Ignoring Emails Is Not a Solution

It’s quite discouraging when you take the time to send a very important and detailed email, only to never hear a peep from the recipient. The usual complaint is, “Well we’re busy! Our inboxes are flooded so we don’t have the time to respond to every inquiry.” But that can change; you can be THAT person who responds to every inquest who in turn will acquire a reputation for being quick and responsive—believe me, it’s such a rarity that others DO take notice and appreciate you for it.
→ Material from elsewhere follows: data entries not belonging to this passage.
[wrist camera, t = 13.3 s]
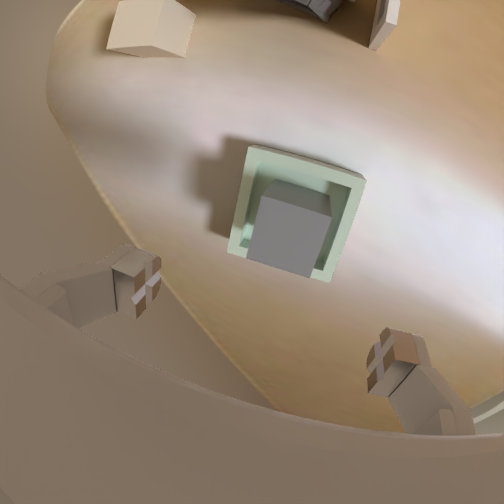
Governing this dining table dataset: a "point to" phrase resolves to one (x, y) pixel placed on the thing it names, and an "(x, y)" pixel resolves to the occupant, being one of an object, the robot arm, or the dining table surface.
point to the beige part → (151, 28)
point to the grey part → (290, 227)
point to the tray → (305, 175)
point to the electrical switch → (315, 7)
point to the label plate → (383, 21)
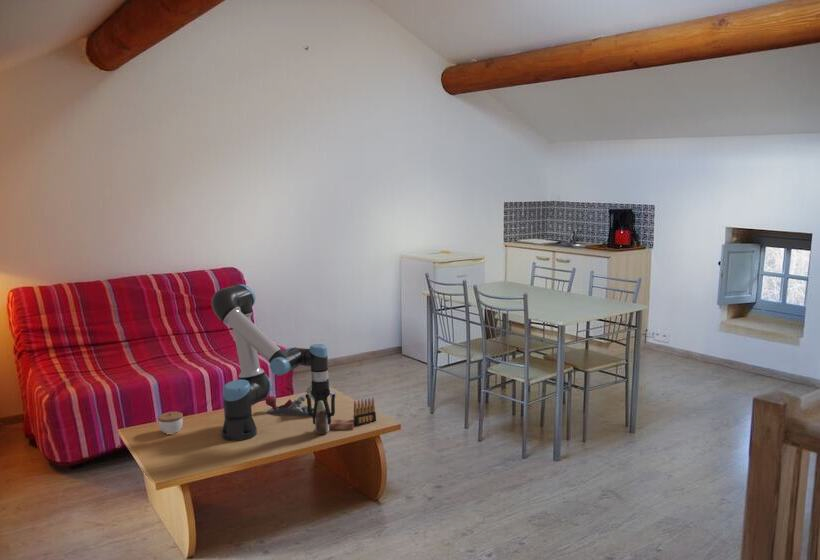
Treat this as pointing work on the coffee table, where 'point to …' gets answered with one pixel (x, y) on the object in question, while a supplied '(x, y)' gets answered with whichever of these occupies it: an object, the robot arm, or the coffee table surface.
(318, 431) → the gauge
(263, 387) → the robot arm
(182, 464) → the coffee table surface
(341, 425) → the board
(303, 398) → the hand plane
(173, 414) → the lidded jar
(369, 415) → the ammunition clip
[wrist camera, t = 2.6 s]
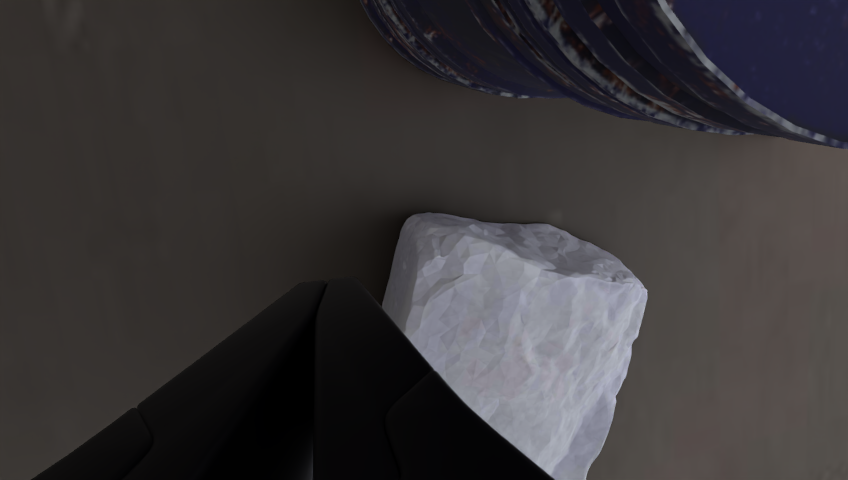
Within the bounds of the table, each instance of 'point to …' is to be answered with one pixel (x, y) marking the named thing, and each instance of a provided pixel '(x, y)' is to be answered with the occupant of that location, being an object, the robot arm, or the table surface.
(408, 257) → the stone block
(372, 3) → the blue barrel
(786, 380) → the table surface
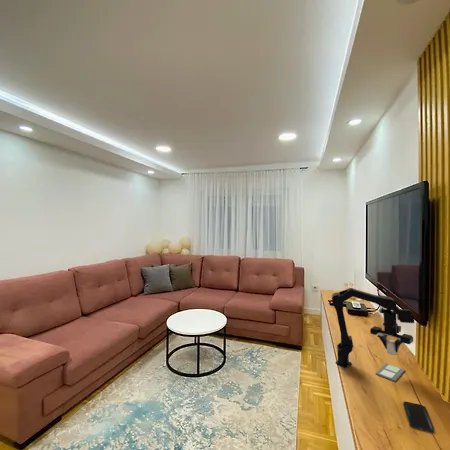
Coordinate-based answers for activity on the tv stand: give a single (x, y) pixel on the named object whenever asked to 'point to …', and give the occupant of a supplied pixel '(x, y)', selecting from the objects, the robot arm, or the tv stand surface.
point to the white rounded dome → (391, 347)
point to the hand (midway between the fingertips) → (391, 350)
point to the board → (390, 372)
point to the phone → (418, 417)
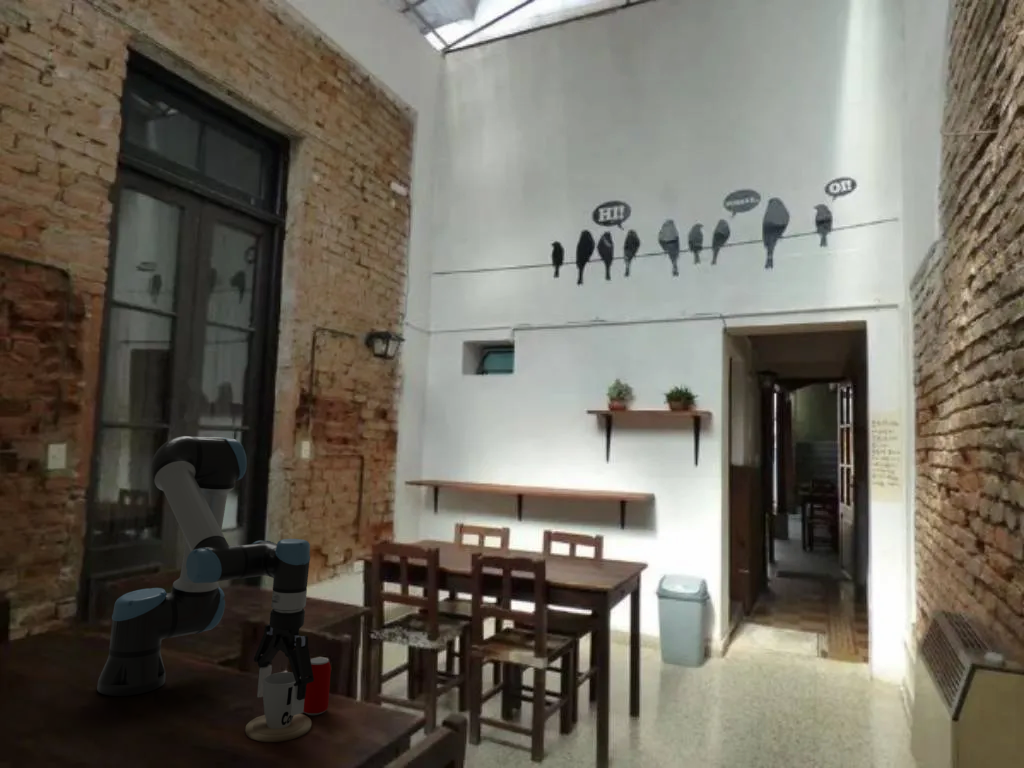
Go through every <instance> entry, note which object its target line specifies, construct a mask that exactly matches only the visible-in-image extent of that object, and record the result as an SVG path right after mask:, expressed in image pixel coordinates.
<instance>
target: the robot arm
mask: <svg viewBox="0 0 1024 768" xmlns="http://www.w3.org/2000/svg"><path fill="white" fill-rule="evenodd" d="M247 460H248V459H247V455H246V451H245V449H244V446H243V444H242V443H241V442H240V441H239V440H237V439H234V438H230V437H222V436H218V437H217V436H188V435H182V436H177V437H173V438H171V439H169V440H167V441H165V443H163V444H162V445H161V446H160V447H159V448H158V449H157V450H156V452H155V454H154V455H153V458H152V461H151V464H150V473H151V478H152V479H153V480H152V481H153V482H154V484H155V486H156V488H157V489H158V490H160V491H162V492H163V493H164V495H165V497H166V499H167V502H168V505H169V506H170V509H171V510H172V513H173V515H174V517H175V520H176V521H177V524H178V526H179V528H180V531H181V532H182V535H183V537H184V539H185V544H184V548H183V550H184V551H183V558H182V562H181V569H180V574H179V575H180V576H179V578H177V579H176V580H174V581H173V583H172V586H171V587H172V588H171V592H167V591H166V590H165V589H164V588H162V587H152V588H141V589H137V590H133V591H129V592H126V593H124V594H122V595H121V596H119V597H118V598H117V599H116V601H115V603H114V606H113V611H112V614H111V620H112V621H111V630H110V639H109V641H110V642H109V648H108V650H109V651H108V657H107V659H106V662H105V664H104V666H103V668H102V671H101V673H100V675H99V677H98V681H97V687H96V688H97V689H96V691H97V692H98V693H99V694H102V695H104V696H112V697H126V696H127V697H128V696H134V695H135V696H136V695H141V694H145V693H149V692H151V691H155V690H156V689H159V688H160V687H162V686H163V685H164V684H165V682H166V668H165V666H164V662H163V658H162V657H163V656H162V654H161V648H162V640H165V639H170V638H177V637H181V636H188V635H194V634H196V635H197V634H200V633H203V632H207V631H210V630H213V629H214V628H215V627H216V626H218V625H219V624H220V623H221V620H222V618H223V615H224V612H225V608H226V600H225V592H224V590H223V589H222V588H221V587H220V583H219V582H223V581H229V580H238V579H246V578H255V577H262V576H267V577H269V578H272V579H273V583H272V594H271V595H272V597H271V604H270V605H271V608H272V609H271V610H270V615H269V623H268V624H265V625H264V629H263V630H264V631H263V635H262V638H261V640H260V643H259V645H258V647H257V649H256V652H255V655H254V657H253V660H254V663H257V666H258V683H257V695H256V696H257V698H263V679H264V678H265V677H266V676H268V675H270V674H272V669H273V665H272V664H273V660H274V659H275V657H276V656H277V654H278V652H279V651H280V652H281V653H284V656H285V657H286V658H287V659H288V662H289V664H290V668H291V670H292V673H293V675H294V678H295V681H296V683H295V684H293V694H292V706H291V715H292V716H294V715H297V714H303V713H304V712H303V711H304V700H305V697H306V686H307V683H310V682H313V681H314V677H313V671H312V666H311V660H310V659H311V655H310V650H309V636H308V635H302V636H301V635H300V629H301V628H302V627H303V626H304V624H305V613H306V610H305V607H306V606H307V595H308V594H307V591H308V588H307V587H308V580H309V570H310V561H311V555H310V552H311V551H310V550H311V544H310V542H309V541H308V540H306V539H303V538H301V539H299V538H285V539H284V538H283V539H280V540H279V541H277V543H275V542H273V541H271V540H256V541H254V542H252V543H250V544H238V545H229V543H228V541H227V540H226V538H225V536H224V534H223V523H224V518H225V511H226V506H227V505H226V504H227V499H228V494H229V493H230V492H231V491H232V490H234V489H235V484H236V481H239V480H241V479H243V478H244V476H245V474H246V471H247V465H248V463H247ZM300 678H301V679H300Z"/></svg>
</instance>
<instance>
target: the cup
mask: <svg viewBox="0 0 1024 768" xmlns="http://www.w3.org/2000/svg"><path fill="white" fill-rule="evenodd" d="M300 679H301V678H300ZM295 683H296V681H295V678H294V675H293V672H290V671H288V672H287V671H283V672H282V671H281V672H275V673H271V674H270V675H268V676H266V677H265V678H264V679H263V697H262V702H263V710H264V711H263V712H264V713H263V715H265V718H266V723H267V726H268V727H269V728H272V729H281V728H285V727H287V726H289V725H290V724H291V721H292V719H293V716H292V715H291V706H292V694H293V684H295Z"/></svg>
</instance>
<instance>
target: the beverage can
mask: <svg viewBox="0 0 1024 768" xmlns="http://www.w3.org/2000/svg"><path fill="white" fill-rule="evenodd" d="M310 660H311V666H312V671H313V677H314V681H313V682H310V683H307V686H306V697H305V700H304V711H303V713H304V714H306V716H319V715H321V714H323V713H325V712H326V711H327V710H328V709H329V701H330V688H331V687H330V686H331V672H332V665H331V663H330V660H328V659H327V658H325V657H314V658H310Z"/></svg>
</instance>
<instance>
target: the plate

In general, ignoring emails just creates more clutter because people usually follow-up on their inquiry, frustrating both parties. Avoid making those emails haunting reminders of the state your inbox was formerly in. Once you begin to organize your emails with these tips, you’ll find yourself with more time on your hands to answer people’s individual requests. Overall, the time saved will not only allow you to respond to emails at lightning speed, you’ll be able to focus on other projects and change the way you see your inbox forever.